Un nuevo estudio sugiere que aumentar la duración de las sesiones de hemodiálisis podría mejorar de forma significativa los resultados clínicos en pacientes con enfermedad renal crónica.
La investigación, publicada en la revista KI Reports, analizó datos de 146.127 adultos en tratamiento de hemodiálisis en centros médicos y encontró que sesiones más largas se asocian con una mejor supervivencia.
Qué analizó el estudio
El equipo evaluó pacientes de entre 18 y 89 años, agrupados según la duración promedio de sus sesiones de diálisis, que iban desde 180 hasta 269 minutos.
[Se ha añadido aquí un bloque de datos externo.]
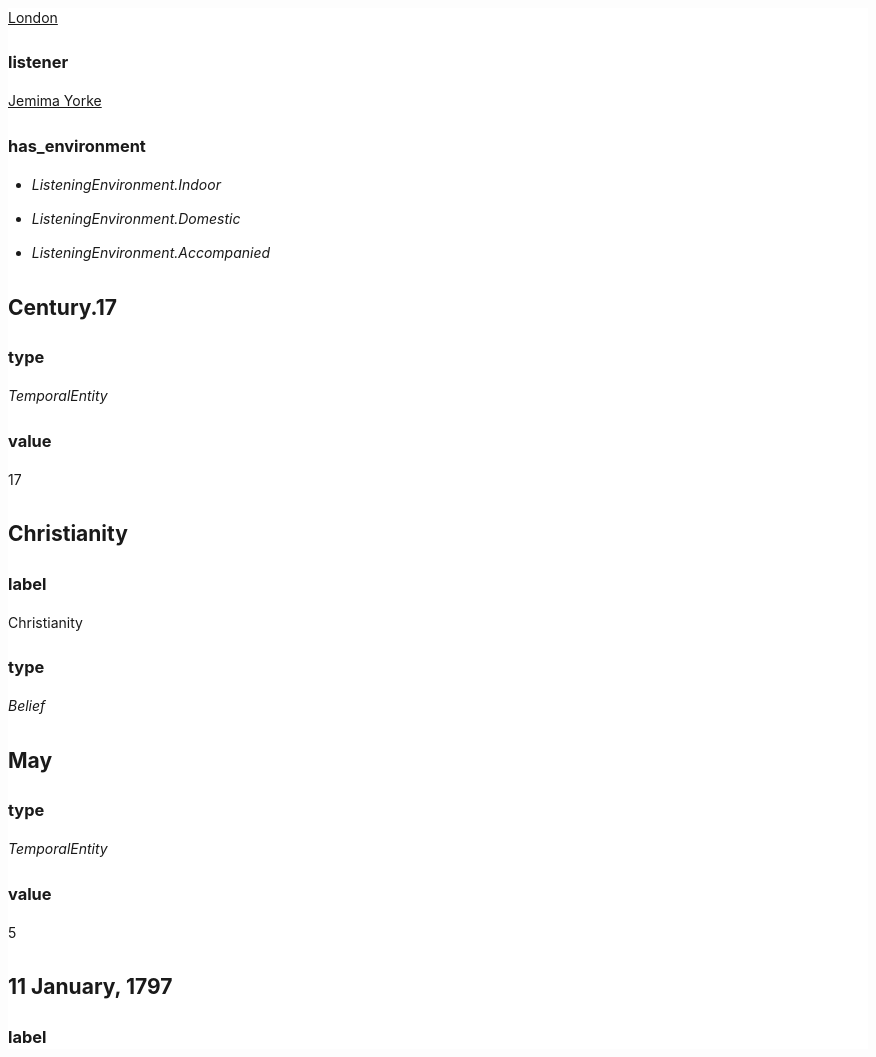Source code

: 
[London](#London)

### listener


[Jemima Yorke](#Jemima-Yorke)

### has_environment

 - *ListeningEnvironment.Indoor*

 - *ListeningEnvironment.Domestic*

 - *ListeningEnvironment.Accompanied*

## Century.17

### type


*TemporalEntity*

### value


17

## Christianity

### label


Christianity

### type


*Belief*

## May

### type


*TemporalEntity*

### value


5

## 11 January, 1797

### label
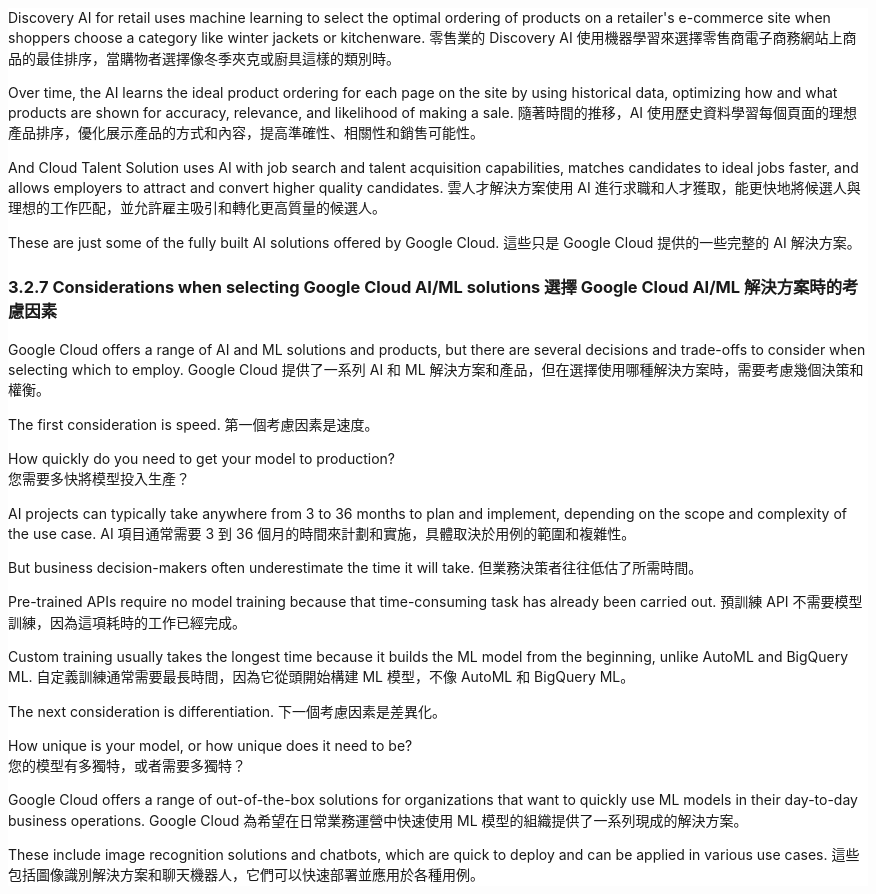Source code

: Discovery AI for retail uses machine learning to select the optimal ordering of products on a retailer's e-commerce site when shoppers choose a category like winter jackets or kitchenware.
零售業的 Discovery AI 使用機器學習來選擇零售商電子商務網站上商品的最佳排序，當購物者選擇像冬季夾克或廚具這樣的類別時。

Over time, the AI learns the ideal product ordering for each page on the site by using historical data, optimizing how and what products are shown for accuracy, relevance, and likelihood of making a sale.
隨著時間的推移，AI 使用歷史資料學習每個頁面的理想產品排序，優化展示產品的方式和內容，提高準確性、相關性和銷售可能性。

And Cloud Talent Solution uses AI with job search and talent acquisition capabilities, matches candidates to ideal jobs faster, and allows employers to attract and convert higher quality candidates.
雲人才解決方案使用 AI 進行求職和人才獲取，能更快地將候選人與理想的工作匹配，並允許雇主吸引和轉化更高質量的候選人。

These are just some of the fully built AI solutions offered by Google Cloud.
這些只是 Google Cloud 提供的一些完整的 AI 解決方案。

### 3.2.7 Considerations when selecting Google Cloud AI/ML solutions 選擇 Google Cloud AI/ML 解決方案時的考慮因素

Google Cloud offers a range of AI and ML solutions and products, but there are several decisions and trade-offs to consider when selecting which to employ.
Google Cloud 提供了一系列 AI 和 ML 解決方案和產品，但在選擇使用哪種解決方案時，需要考慮幾個決策和權衡。

The first consideration is speed.
第一個考慮因素是速度。

How quickly do you need to get your model to production?
<br/>您需要多快將模型投入生產？

AI projects can typically take anywhere from 3 to 36 months to plan and implement, depending on the scope and complexity of the use case.
AI 項目通常需要 3 到 36 個月的時間來計劃和實施，具體取決於用例的範圍和複雜性。

But business decision-makers often underestimate the time it will take.
但業務決策者往往低估了所需時間。

Pre-trained APIs require no model training because that time-consuming task has already been carried out.
預訓練 API 不需要模型訓練，因為這項耗時的工作已經完成。

Custom training usually takes the longest time because it builds the ML model from the beginning, unlike AutoML and BigQuery ML.
自定義訓練通常需要最長時間，因為它從頭開始構建 ML 模型，不像 AutoML 和 BigQuery ML。

The next consideration is differentiation.
下一個考慮因素是差異化。

How unique is your model, or how unique does it need to be?
<br/>您的模型有多獨特，或者需要多獨特？

Google Cloud offers a range of out-of-the-box solutions for organizations that want to quickly use ML models in their day-to-day business operations.
Google Cloud 為希望在日常業務運營中快速使用 ML 模型的組織提供了一系列現成的解決方案。

These include image recognition solutions and chatbots, which are quick to deploy and can be applied in various use cases.
這些包括圖像識別解決方案和聊天機器人，它們可以快速部署並應用於各種用例。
En promedio, los participantes llevaban más de cuatro años en tratamiento.
Los resultados clave
En comparación con quienes recibían sesiones más cortas (180 a 194 minutos), los pacientes con tratamientos más prolongados mostraron:
- 15% menos riesgo de mortalidad (195–209 minutos)
- 19% menos riesgo (210–224 minutos)
- 19% menos riesgo (225–239 minutos)
- 27% menos riesgo (240–254 minutos)
Además, los investigadores observaron beneficios adicionales:
- Menores tasas de hospitalización
- Internaciones más breves
- Mejores resultados en distintos perfiles clínicos
Por qué más tiempo podría ser mejor
La hemodiálisis cumple la función de filtrar desechos y exceso de líquidos cuando los riñones no pueden hacerlo. Sesiones más largas permitirían una depuración más eficiente y gradual, reduciendo el estrés sobre el organismo.
Los beneficios se observaron especialmente en pacientes con una dosis adecuada de diálisis (medida como Kt/V), lo que refuerza la importancia de la calidad del tratamiento además de su duración.
Qué implican estos hallazgos
Los autores concluyen que extender el tiempo de diálisis podría ser una estrategia útil para mejorar la evolución de la mayoría de los pacientes.
Sugieren que:
- Alcanzar al menos 240 minutos por sesión podría ser óptimo
- Incluso superar los 210 minutos ya implicaría mejoras en quienes reciben menos tiempo actualmente
Una decisión clínica individual
Si bien los resultados son consistentes, se trata de un estudio observacional, por lo que no establece una relación causal directa.
Por eso, especialistas remarcan que cualquier cambio en la duración de la diálisis debe evaluarse de manera individual, considerando el estado de salud, la tolerancia al tratamiento y las indicaciones médicas.
El hallazgo refuerza una línea de investigación creciente: ajustar no solo la frecuencia, sino también la duración de la diálisis, podría ser clave para optimizar la calidad de vida y la supervivencia en pacientes renales.